**Input records:**
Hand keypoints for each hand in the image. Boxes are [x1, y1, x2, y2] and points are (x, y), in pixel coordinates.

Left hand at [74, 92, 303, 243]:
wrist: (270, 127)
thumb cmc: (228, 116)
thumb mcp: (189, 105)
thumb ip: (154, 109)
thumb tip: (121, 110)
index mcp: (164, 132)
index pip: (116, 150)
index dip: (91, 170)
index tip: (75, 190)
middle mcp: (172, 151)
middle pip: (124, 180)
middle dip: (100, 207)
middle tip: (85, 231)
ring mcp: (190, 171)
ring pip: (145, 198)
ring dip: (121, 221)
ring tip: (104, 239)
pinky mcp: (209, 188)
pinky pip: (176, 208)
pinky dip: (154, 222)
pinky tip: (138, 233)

==

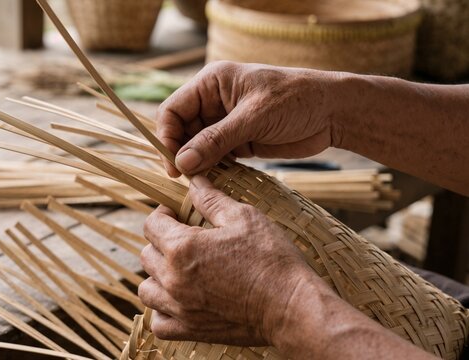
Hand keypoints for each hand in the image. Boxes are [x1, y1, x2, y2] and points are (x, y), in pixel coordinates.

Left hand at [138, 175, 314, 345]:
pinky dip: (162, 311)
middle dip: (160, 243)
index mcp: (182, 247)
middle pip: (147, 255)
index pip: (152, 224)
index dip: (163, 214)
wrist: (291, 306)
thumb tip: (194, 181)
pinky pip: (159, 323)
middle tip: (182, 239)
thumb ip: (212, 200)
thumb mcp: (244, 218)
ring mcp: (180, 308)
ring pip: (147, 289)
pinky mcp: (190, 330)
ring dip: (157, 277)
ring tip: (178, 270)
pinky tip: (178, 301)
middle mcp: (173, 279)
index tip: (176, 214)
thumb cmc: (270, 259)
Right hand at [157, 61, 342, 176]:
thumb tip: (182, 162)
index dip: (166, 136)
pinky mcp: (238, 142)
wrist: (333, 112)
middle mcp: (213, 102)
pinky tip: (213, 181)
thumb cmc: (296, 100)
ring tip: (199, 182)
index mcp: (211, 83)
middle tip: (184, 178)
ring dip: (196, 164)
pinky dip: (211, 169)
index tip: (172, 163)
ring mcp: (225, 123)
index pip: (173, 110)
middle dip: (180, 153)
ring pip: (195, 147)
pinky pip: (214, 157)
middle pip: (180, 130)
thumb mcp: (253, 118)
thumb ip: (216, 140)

---

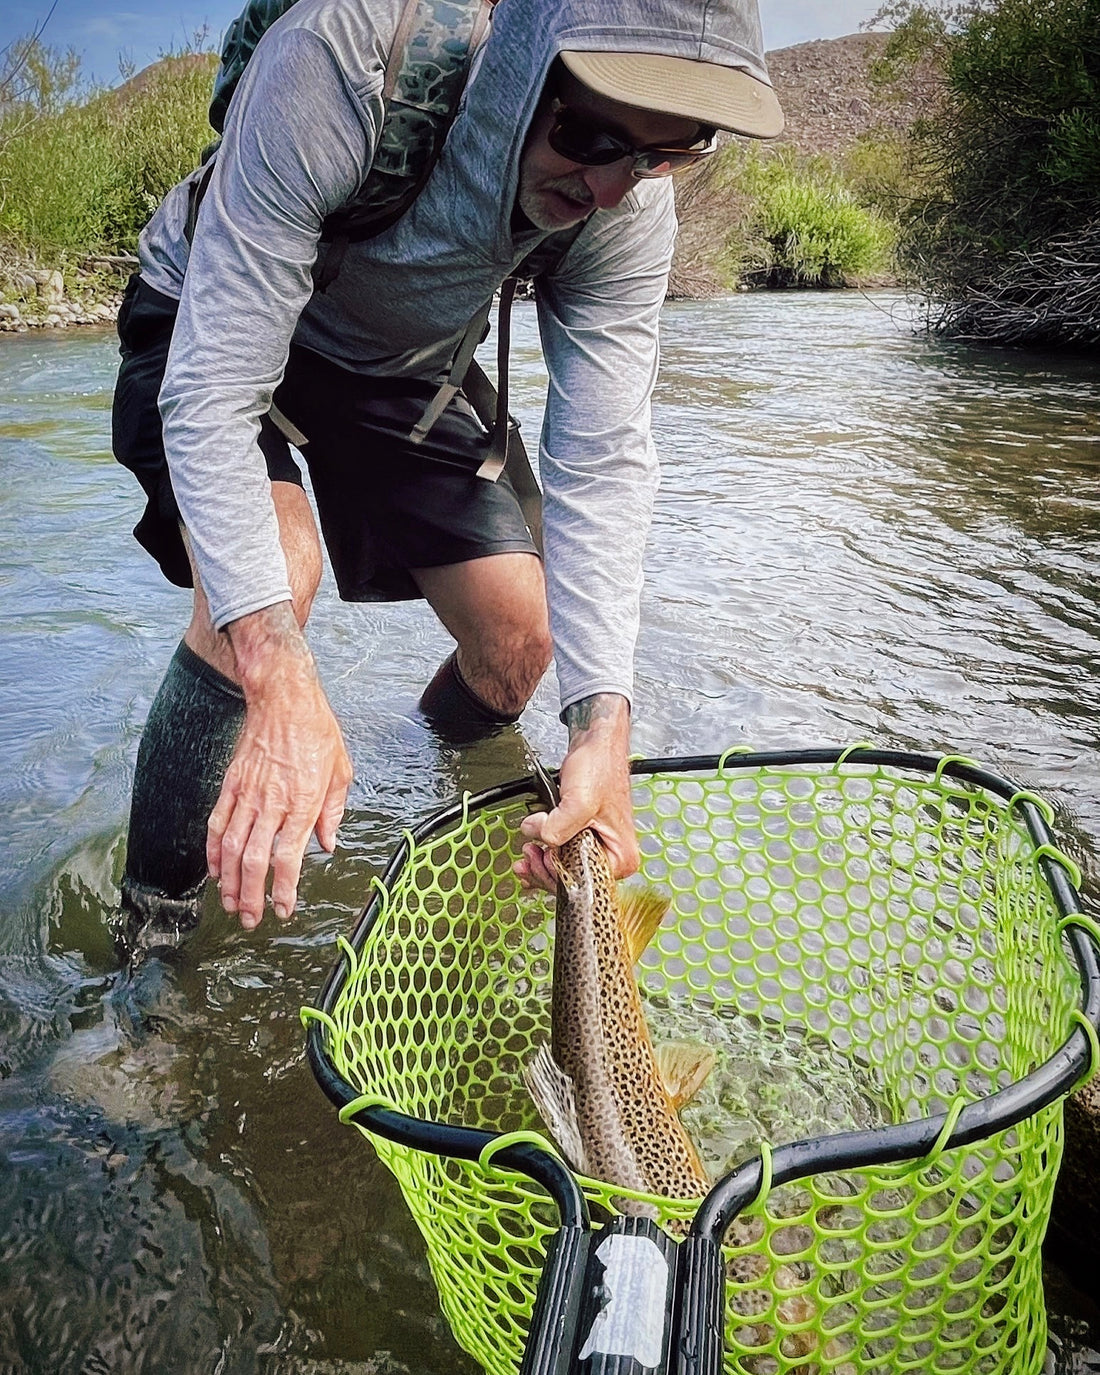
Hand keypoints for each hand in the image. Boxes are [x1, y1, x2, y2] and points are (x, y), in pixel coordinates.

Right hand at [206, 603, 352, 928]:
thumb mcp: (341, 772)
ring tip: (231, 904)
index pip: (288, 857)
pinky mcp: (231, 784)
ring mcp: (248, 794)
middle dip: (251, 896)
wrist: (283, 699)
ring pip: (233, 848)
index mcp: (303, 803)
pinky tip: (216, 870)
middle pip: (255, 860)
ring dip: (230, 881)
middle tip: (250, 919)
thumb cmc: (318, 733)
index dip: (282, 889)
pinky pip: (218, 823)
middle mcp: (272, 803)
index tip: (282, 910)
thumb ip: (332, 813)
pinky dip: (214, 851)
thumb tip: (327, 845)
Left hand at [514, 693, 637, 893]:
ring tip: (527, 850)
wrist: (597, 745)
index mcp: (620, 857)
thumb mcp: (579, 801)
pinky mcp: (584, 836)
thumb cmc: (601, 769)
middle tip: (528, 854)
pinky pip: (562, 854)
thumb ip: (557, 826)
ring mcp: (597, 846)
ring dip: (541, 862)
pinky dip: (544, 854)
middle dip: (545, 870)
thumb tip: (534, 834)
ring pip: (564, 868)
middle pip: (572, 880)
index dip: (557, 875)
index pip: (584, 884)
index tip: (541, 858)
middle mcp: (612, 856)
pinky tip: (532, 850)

**Task to complete:** Copy down every line of the material above that includes the string "Left".

**Answer:**
Left hand at [74, 92, 303, 243]:
Left hand at [138, 175, 314, 345]:
Left hand at [514, 693, 637, 893]:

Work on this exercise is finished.